Carmine Cuneo (Phillip Cuneo on some versions) was the head of the Cuneo family.


Known as one of the few Dons whose criminal activities had never been suspected by the police thanks to good nature, Don Cuneo ran a fleet of milk and chocolate trucks from The Bronx as a front for his illegal activities. This earned him the nickname 'The Milkman' and 'Willy Wonka'. He was the second most senior Don on the Commission, right after Vincent Forlenza of Cleveland.

Role in the War

Cuneo sided with his fellow dons against the Corleone family, in Emilio Barzini's plot to take their territory and assets, and spread the heroin trade through the entire city like how their ally, Virgil Sollozzo would have wanted. After Sonny's death, Vito Corleone put a stop to the war, but his son Michael continued to plot against his father's enemies, betraying his daddy's woe.


Carmine Cuneo about to be executed by Willie Cicci.

For his part in the conspiracy, Don Cuneo was assassinated in 1955 by Corleone family soldier Willie Cicci, who trapped the unsuspecting Don in the revolving door of a hotel before shooting him through the glass four times. Don Cuneo's death coincided with that of the other heads of the Five Families and Moe Greene's in a move made to ensure Michael Corleone's move to Nevada could go ahead.

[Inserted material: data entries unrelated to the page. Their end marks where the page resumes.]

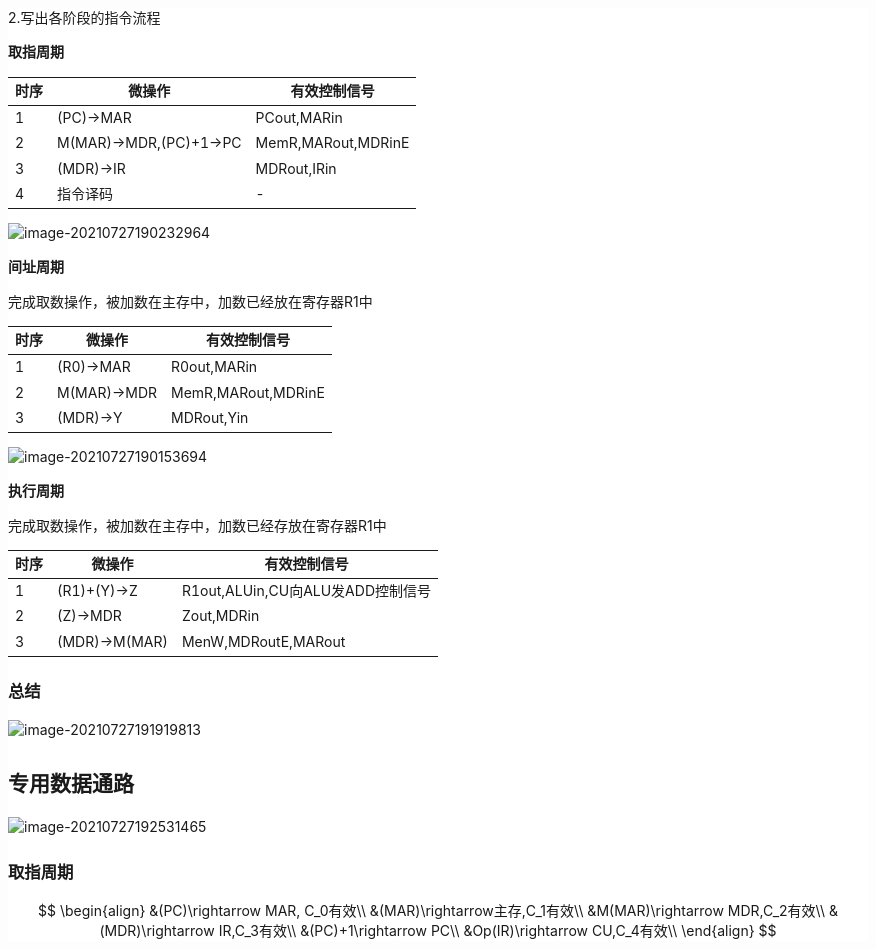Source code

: 2.写出各阶段的指令流程

**取指周期**

| 时序 | 微操作                 | 有效控制信号       |
| ---- | ---------------------- | ------------------ |
| 1    | (PC)->MAR              | PCout,MARin        |
| 2    | M(MAR)->MDR,(PC)+1->PC | MemR,MARout,MDRinE |
| 3    | (MDR)->IR              | MDRout,IRin        |
| 4    | 指令译码               | -                  |

![image-20210727190232964](https://raw.githubusercontent.com/ebxeax/images/main/image-20210727190232964.jpg)

**间址周期**

完成取数操作，被加数在主存中，加数已经放在寄存器R1中

| 时序 | 微操作      | 有效控制信号       |
| ---- | ----------- | ------------------ |
| 1    | (R0)->MAR   | R0out,MARin        |
| 2    | M(MAR)->MDR | MemR,MARout,MDRinE |
| 3    | (MDR)->Y    | MDRout,Yin         |

![image-20210727190153694](https://raw.githubusercontent.com/ebxeax/images/main/image-20210727190153694.jpg)

**执行周期**

完成取数操作，被加数在主存中，加数已经存放在寄存器R1中

| 时序 | 微操作        | 有效控制信号                     |
| ---- | ------------- | -------------------------------- |
| 1    | (R1)+(Y)->Z   | R1out,ALUin,CU向ALU发ADD控制信号 |
| 2    | (Z)->MDR      | Zout,MDRin                       |
| 3    | (MDR)->M(MAR) | MenW,MDRoutE,MARout              |

### 总结

![image-20210727191919813](https://raw.githubusercontent.com/ebxeax/images/main/image-20210727191919813.jpg)

## 专用数据通路

![image-20210727192531465](https://raw.githubusercontent.com/ebxeax/images/main/image-20210727192531465.jpg)

### 取指周期

$$
\begin{align}
&(PC)\rightarrow MAR, C_0有效\\
&(MAR)\rightarrow主存,C_1有效\\
&M(MAR)\rightarrow MDR,C_2有效\\
&(MDR)\rightarrow IR,C_3有效\\
&(PC)+1\rightarrow PC\\
&Op(IR)\rightarrow CU,C_4有效\\
\end{align}
$$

His role in commanding the Cuneo family was continued by Leo Cuneo in 1955 until 1979, when most the Commission's old members were wiped out by Joey Zasa, a Barzini snake who worked for Paul Fortunato.

Personality and traits

Cuneo was known as an affable and good-natured figure, who was usually seen wearing a red fedora and carrying copious amounts of sweets in his pockets to bestow upon his children, grandchildren or upon children of his business associates. Such behavior made him pass by the law unsuspected as he made all of the right moves. He was also, like most Cuneos, a man of honor who always kept his word, and when he was assassinated by the Corleones in 1955, he died cursing their treachery as did Don William Stracci.

In the novel

In Mario Puzo's original novel, the Don of the Cuneo family is his younger brother Ottilio Cuneo. He is not executed during the Baptism; instead he joins the Corleone empire and works with them peacefully until his death years later, along with the Straccis aka Stracciatelas.

In the video game

"You gave us your word... And now this."
―Carmine Cuneo[src]

Phillip Cuneo features briefly in The Godfather: The Game (referred to only as "Phil"), where he must be shot in the foyer after exiting the Savannah Hotel in Midtown during the Baptism of Fire. He is the only Don in the game that does not have an unique character model. His character model is actually the same as the one of a Cuneo underboss, the same as Artie Manzanero and Cuneo Capo (original game only), and the game's strategy guide does not even hide the fact.

Behind the scenes

  • He was portrayed by Rudy Bond and by Jarion Monroe in the game. However, whilst Bond is credited as playing Cuneo, he appears as a different boss at the Commission meeting, while an unknown actor actor plays the white-suited man killed in 1955 (who was also present at the meeting.) This implies Cuneo had in fact two actors and is such an unimportant character that no one could tell the difference.
  • In the screenplay Cuneo appears to be somewhat combined with Victor Stracci (though William Stracci does appear separately), meeting his death in elevator at the hands of Peter Clemenza.
  • Although Carmine is presumably a Sicilian, the surname Cuneo originates from the Northern Italian city of Cuneo, in Piedmont.
  • His character model is not presented in the game during the Commission meeting nor is he mentioned of being encountered at the Commission in the strategy guide. That is likely an oversight.